- [Recorded information]
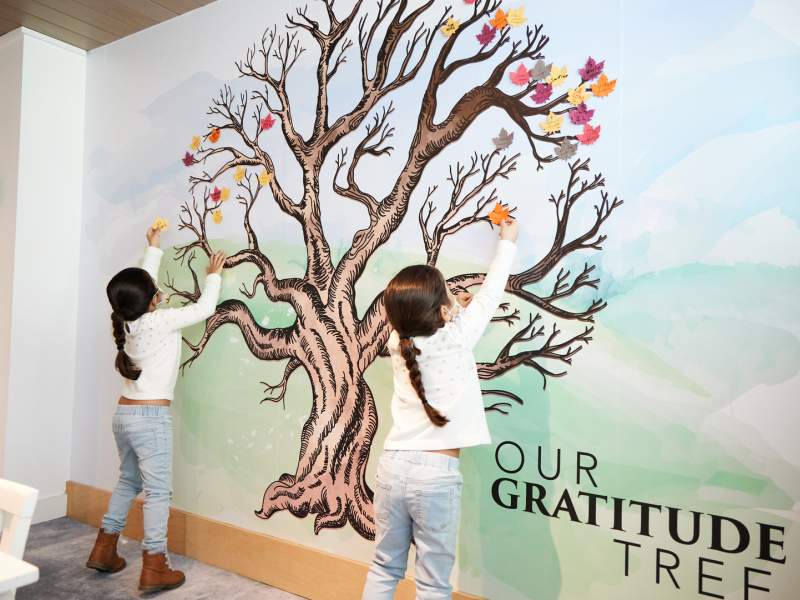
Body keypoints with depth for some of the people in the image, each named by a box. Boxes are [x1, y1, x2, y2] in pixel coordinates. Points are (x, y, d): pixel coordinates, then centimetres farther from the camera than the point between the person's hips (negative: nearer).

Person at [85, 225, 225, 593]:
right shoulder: (160, 321, -16)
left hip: (124, 414, 8)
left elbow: (144, 281, 20)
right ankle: (154, 569, 3)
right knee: (158, 490, -1)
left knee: (129, 482, 23)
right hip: (150, 417, -8)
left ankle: (103, 551, 30)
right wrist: (213, 275, 8)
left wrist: (154, 248, 31)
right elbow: (204, 308, -7)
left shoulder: (128, 320, 5)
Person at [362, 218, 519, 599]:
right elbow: (488, 296, 5)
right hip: (435, 474, -5)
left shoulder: (397, 343, 1)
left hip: (393, 466, 5)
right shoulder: (456, 338, -10)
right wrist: (507, 241, 18)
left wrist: (452, 306, 34)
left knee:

- [What the task requires] Return the listing verbatim, pictures excluded.

- [Expected answer]
Body keypoints with depth for some of the people in the image, each named by a box. Boxes are [x1, y1, x2, y2] in pixel coordinates. Points are (x, y, d): pixel coordinates, then centimetres farther from the camera than the point between the person's hips (negative: nearer).

Person at [85, 225, 225, 593]:
right shoulder: (160, 321, -16)
left hip: (124, 414, 8)
left elbow: (144, 281, 20)
right ankle: (154, 569, 3)
right knee: (158, 490, -1)
left knee: (129, 482, 23)
right hip: (150, 417, -8)
left ankle: (103, 551, 30)
right wrist: (213, 275, 8)
left wrist: (154, 248, 31)
right elbow: (204, 308, -7)
left shoulder: (128, 320, 5)
Person at [362, 218, 519, 599]:
right elbow: (488, 296, 5)
right hip: (435, 474, -5)
left shoulder: (397, 343, 1)
left hip: (393, 466, 5)
right shoulder: (456, 338, -10)
right wrist: (507, 241, 18)
left wrist: (452, 306, 34)
left knee:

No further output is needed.